Cross-Source Overlap
Two source pairs have been compared quantitatively.
MEDSL + NC SBE (North Carolina, 2022 General)
Both sources report precinct-level results for the same 640 contests in North Carolina’s 2022 general election. Comparison results:
| Metric | Value |
|---|---|
| Contests with exact vote total match | 579 (90.5%) |
| Contests matching within 1% | 47 (7.3%) |
| Contests disagreeing by >1% | 14 (2.2%) |
| Contests with different candidate name formatting | 401 (63%) |
The 63% name formatting difference rate is the reason entity resolution exists. MEDSL reports SHANNON W BRAY (all caps, no period). NC SBE reports Shannon W. Bray (title case, period after initial). Same person, different string. This overlap is the primary test bed for the matching pipeline — see Cross-Source Reconciliation.

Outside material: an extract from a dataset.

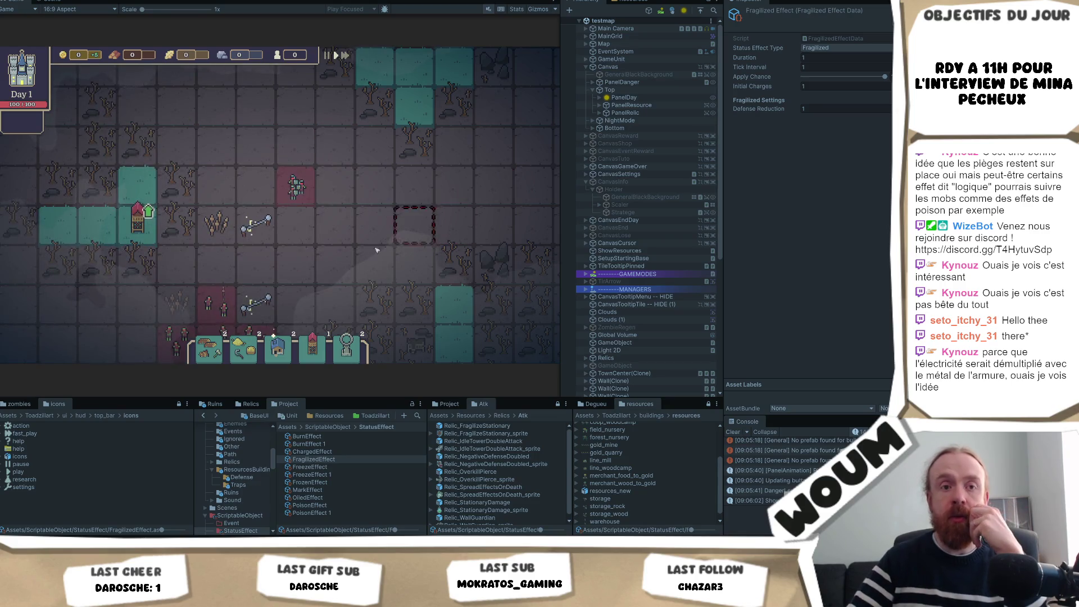
key("a")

MEDSL + OpenElections (Florida, 2022 General)
Florida OpenElections data contains 6,013 “Registered Voters” rows (67.9% of non-candidate records), which are turnout metadata rows mixed into the results file. This overlap revealed the non-candidate row problem documented in Non-Candidate Records.
Source Priority Ranking
When multiple sources report results for the same contest, the pipeline applies a priority order to select the authoritative record:
| Priority | Source Type | Rationale | Examples |
|---|---|---|---|
| 1 | Certified state data | Published by the official election authority; legally authoritative | NC SBE |
| 2 | Academic curated | Cleaned and standardized by researchers with documented methodology | MEDSL, VEST |
| 3 | Community curated | Volunteer-driven; quality varies by state and contributor | OpenElections |
| 4 | Election night reporting | Often preliminary, not certified; URLs are unstable | Clarity |
| 5 | Reference only | Not election results; used for enrichment and cross-referencing | Census, FEC |
Priority 1 sources are preferred when available. In practice, NC SBE is the only certified state source currently loaded. For the remaining 49 states, MEDSL (priority 2) is the primary source. Lower-priority sources are retained in the record’s provenance for cross-validation, not discarded.
The priority ranking affects two pipeline decisions: which record becomes the canonical version at L4, and which confidence level is assigned. A record confirmed by two independent sources (e.g., MEDSL + NC SBE with matching vote totals) receives High confidence. A record from a single source receives Medium or Low depending on the source tier.